• _EXCERPTED PASSAGE_
++++++
160519_run2_calibration.Rmd

---
title: 'Run 2: Oman 2015 NO$_3$ $\delta^{15}N$ and $\delta^{18}O$'
subtitle: "Source file: 160519_run2_calibration.Rmd"
date: "`r Sys.Date()`"
output:
  html_document: 
    css: stylesheet.css
    fig_caption: yes
    number_sections: yes
    df_print: paged
    toc: yes
    toc_float: true
    toc_depth: 3
    code_folding: show
editor_options:
  chunk_output_type: console
---


```{r setup, include=FALSE}
library(isoreader)
library(isoprocessor)
library(isorunN2O)
library(tidyverse)
library(latex2exp)
library(readxl)
library(ggplot2)
library(plotly)
library(stringr)
library(knitr)

opts_knit$set(root.dir = ".", output_dir = file.path("docs"))
source(file.path("scripts", "functions.R"))
```


The dissolved $NO_3$ isotopic composition was measured using the denitrifier method coupled to GC-IRMS as described in the methods section of the manuscript. The following code steps through the calibration of measured isotopic values. The fluid samples processed here in this document were collected in Oman in the 2015 field season. 

Run 2 was based on acidified samples (for IC analysis) that were acidified using hydrochloric acid to a pH of ~3. At this low pH, all nitrite would have reacted away during storage so the measured sample was pure nitrate rather than $NO_x$.


This processing script uses isoreader version `r packageVersion("isoreader")`, isorunN2O version `r packageVersion("isorunN2O")`, and isoprocessor version `r packageVersion("isoprocessor")`.


## Load Raw Data
### To create .rds file from folder of .dxf files for fast loading
```{r eval = FALSE}
#Load raw data from .dxf files
  folder <- "160519_OM_run2"
  raw_data <-
    file.path("data", "raw", folder) %>%
    iso_read_continuous_flow()
  #look for problematic files
 if (iso_has_problems(raw_data)) {
   message("are these problems okay?")
    print(iso_get_problems_summary(raw_data))
  }

#omit any files with problems and export to an .rds file
  raw_data %>%
    iso_omit_files_with_problems() %>%
    iso_save("data/raw/run2_raw") 
```

### Load raw data from .rds file
```{r "load run"}
#load entire run
raw_data <- iso_read_continuous_flow(file.path("data", "raw", "run2_raw.cf.rds"))
```

### Parse file information
```{r "retrieve data"}
df.raw <- raw_data %>% 
  # aggregate peak data
  iso_get_vendor_data_table(include_file_info = c(file_path, file_datetime, Row, `Identifier 1`, `Identifier 2`, Analysis)) %>% 
  # select N2O peak (select_N2O_peak requires file field)
++++++
• _RECORD EXCERPTS_
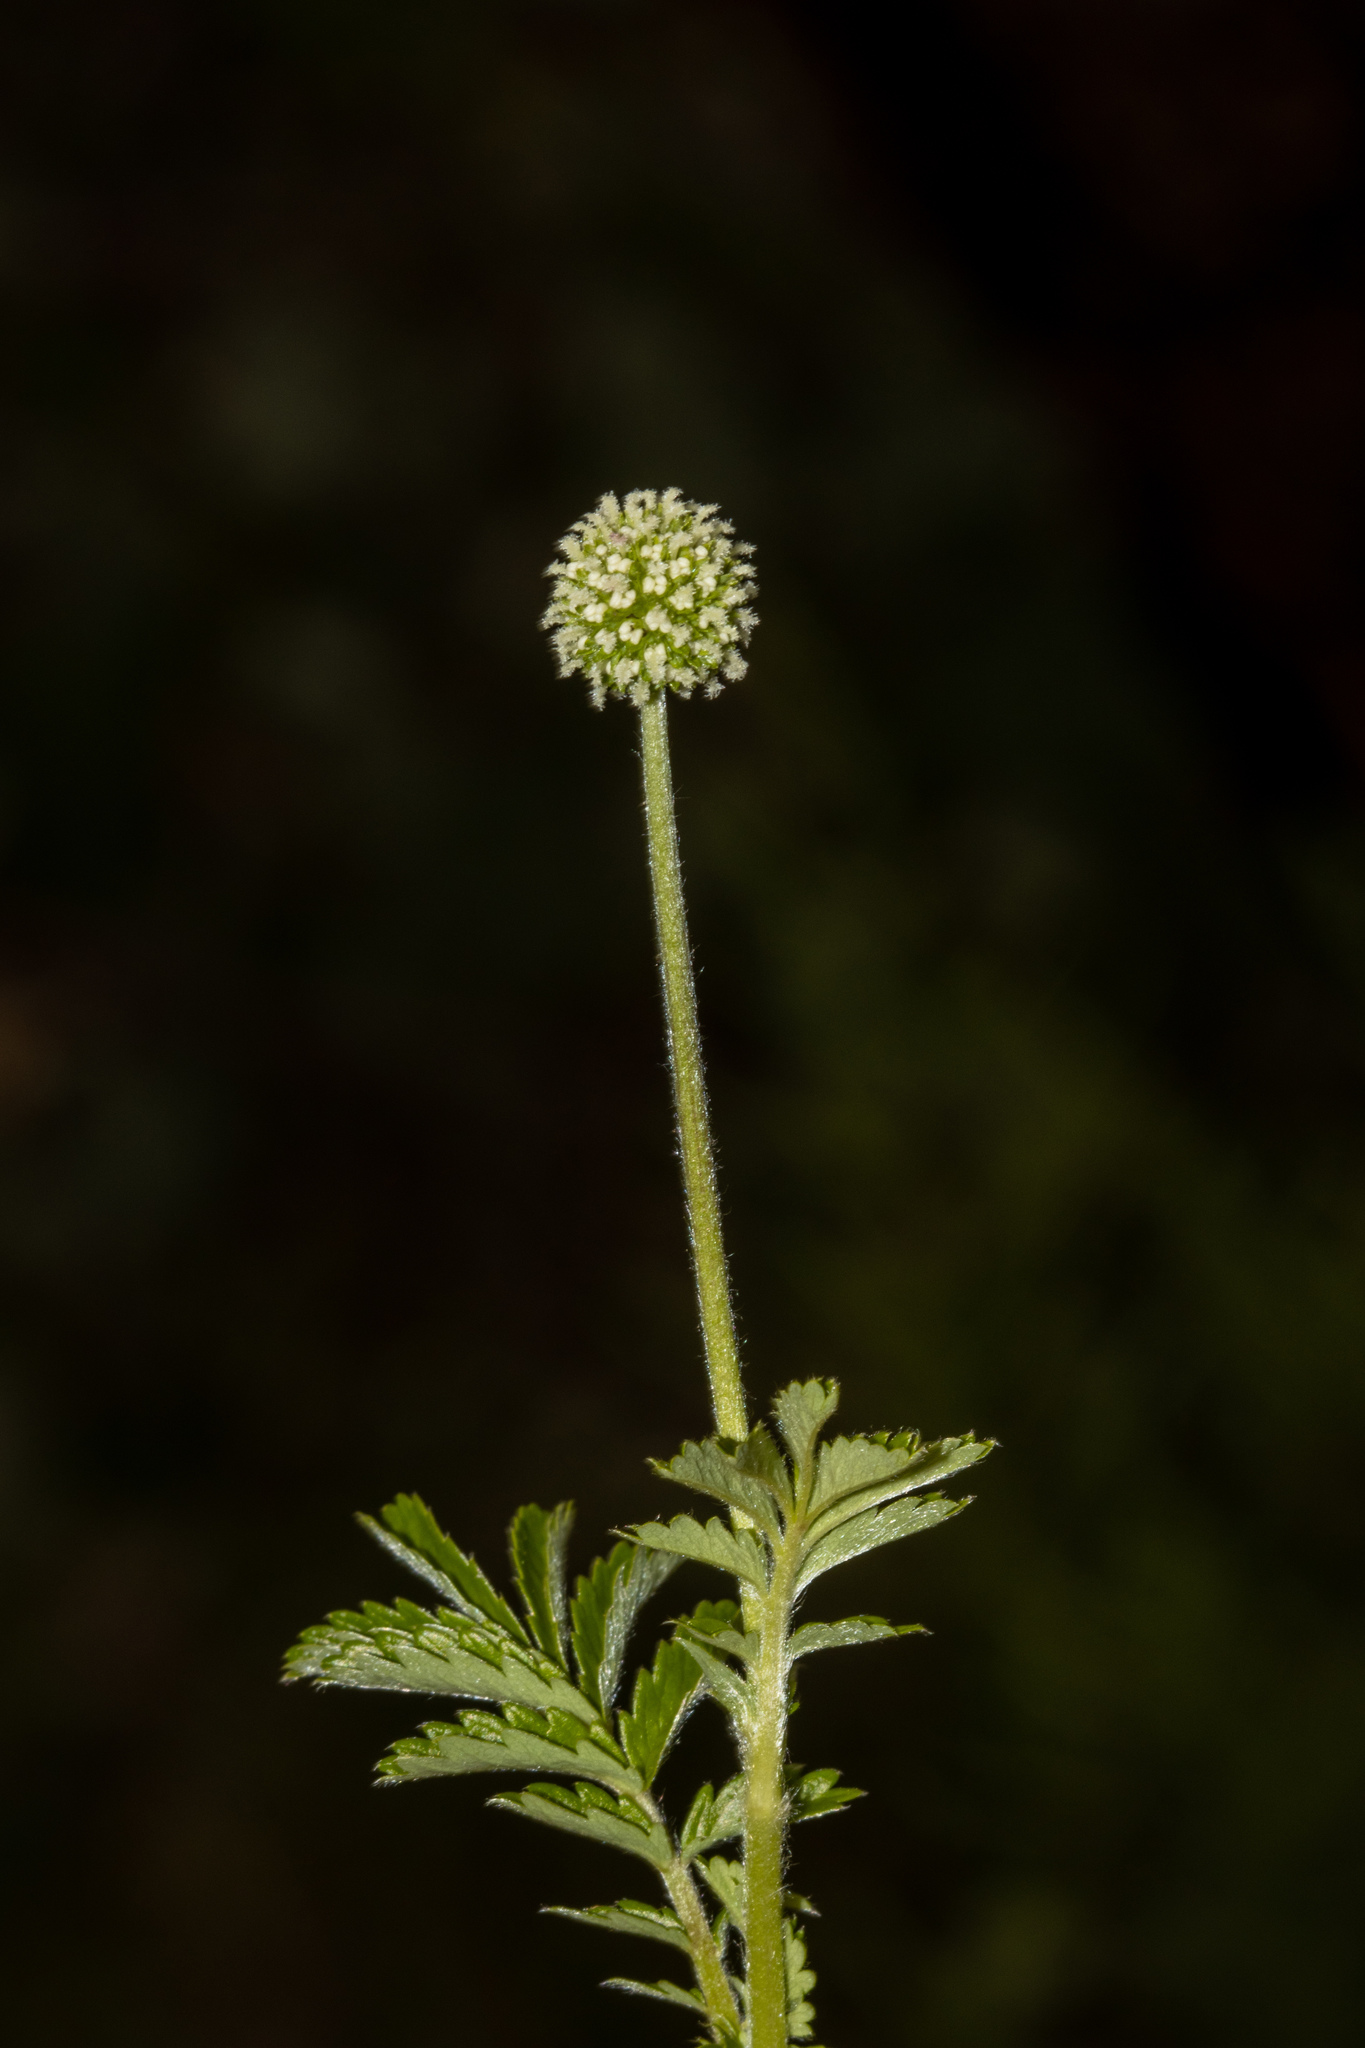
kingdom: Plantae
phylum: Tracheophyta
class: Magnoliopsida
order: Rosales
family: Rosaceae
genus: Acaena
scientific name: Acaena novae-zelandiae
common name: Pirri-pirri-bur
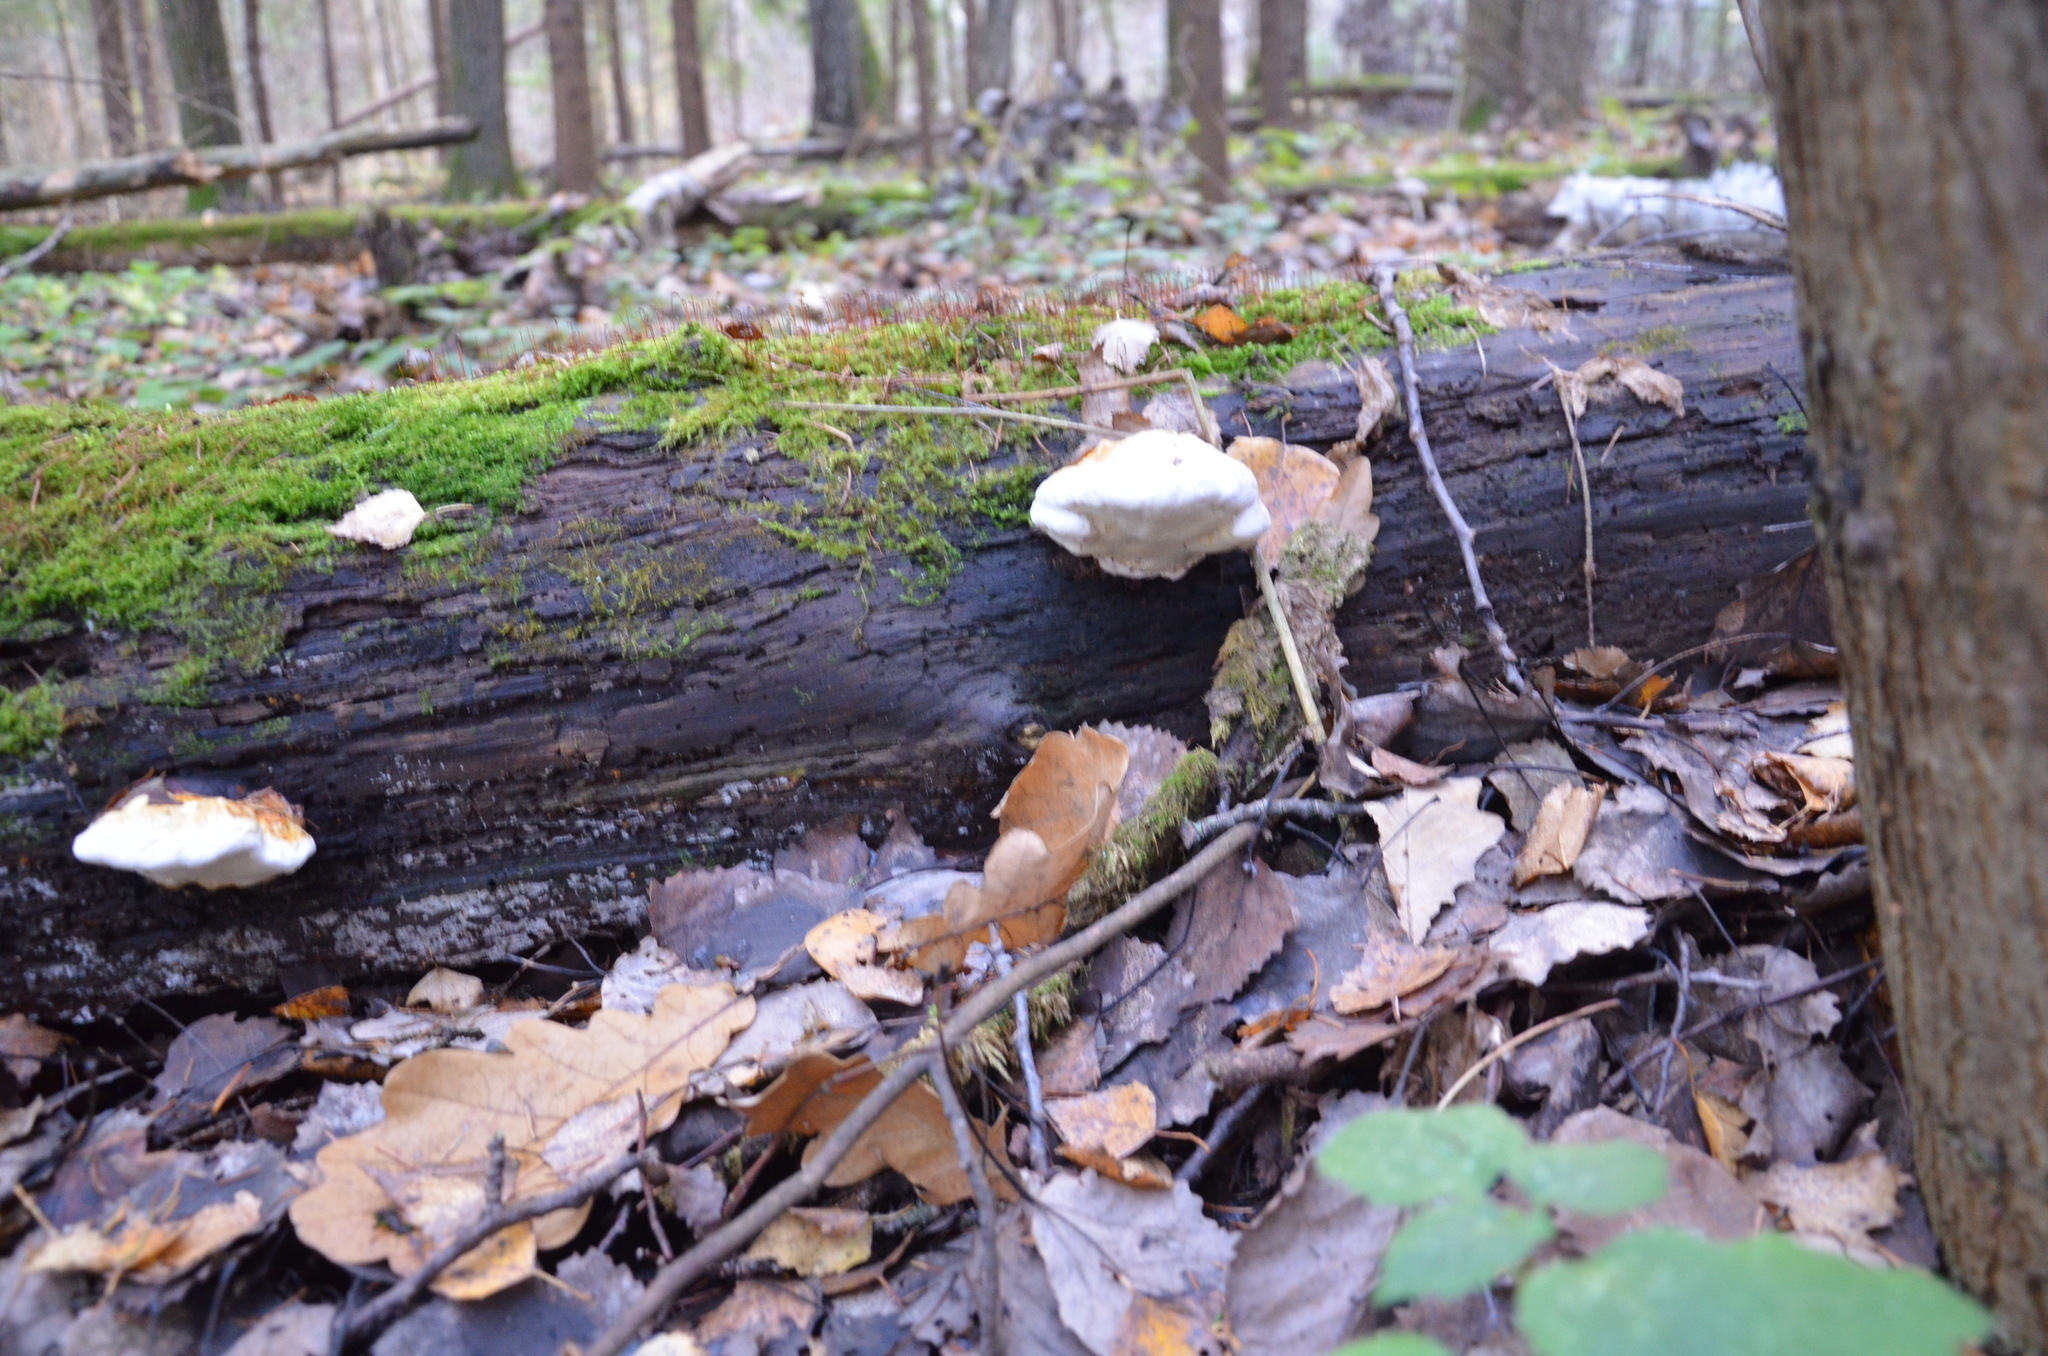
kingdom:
++++++
• _WORK TO COMPLETE_
1) According to the Run 2 calibration document, what acid was used to acidify the samples, and to what pH?
2) Write the next part of the Run 2 calibration document, picking up right after its final line.
The listing comes from a separate source.

• _SOLVED PROBLEMS_
1) Hydrochloric acid, to a pH of about 3.

2)
  rename(file = file_id) %>% 
  select_N2O_peak(c(310, 370)) %>% 
  # extract relevant file information
	 # focus on the columns we care about:
  rename(d45 = `d 45N2O/44N2O`, d46 = `d 46N2O/44N2O`, area = `Intensity All`) %>%
  mutate(folder = basename(dirname(file_path)), run_number = parse_integer(Row), analysis = as.numeric(sub(pattern = "MAT253", replacement = "", x = Analysis)),
         name = `Identifier 1`, volume = parse_number(`Identifier 2`)) %>% 
  # select relevant columns
  select(analysis, name,
         folder, date = file_datetime, run_number, volume,
         area, d45, d46) %>% 
  # extract categories from names
  mutate(category = extract_word(name, capture_n = 1, include_dash = TRUE),
    #add big picture categories
    is_standard = str_detect(category, "(USGS|IAEA)"),
    is_sample = category %in% c("OM15"),
    year = case_when(
    	category == "OM15" ~ "2015"),
    #samples with NR are nitrate only
    compound = "NO3", 
    volume = ifelse(category == "N2O"| category == "Conditioner", NA, volume/1000), #convert volume to mL
    id = sub("NR", "", name)) %>%
	#label conditioners
  change_category(run_number < 6, "Conditioner") %>%
  change_category(grepl("HPW", name), "Background") %>%
  change_category(grepl("ICDSTD", name), "control") %>% #select only relevant categories from metadata for downstream processing
  filter(category %in% c("Background", "control", "N2O", "Conditioner", "OM15", "OM16", "USGS-34","IAEA-NO3"))

df.raw
```

## Summary of the raw data
$\delta^{45}N_{2}O$ and $\delta^{46}N_{2}O$ in $‰$ are represented as d45 and d46 respectively in the data table. Raw d45 and d46 peak areas and standard deviations are reported. Two potassium nitrate isotopic standards (USGS-34 and IAEA) dissolved in HPW (high purity water) in two concentrations (30 $\mu$M and 250 $\mu$M) were spaced every 8-10 samples for calibration of  $\delta^{15}N$, $\delta^{18}O$, and nitrate concentration. Vials of 20 nmoles of injected N2O were also evenly spaced every 8 samples + standards to monitor drift.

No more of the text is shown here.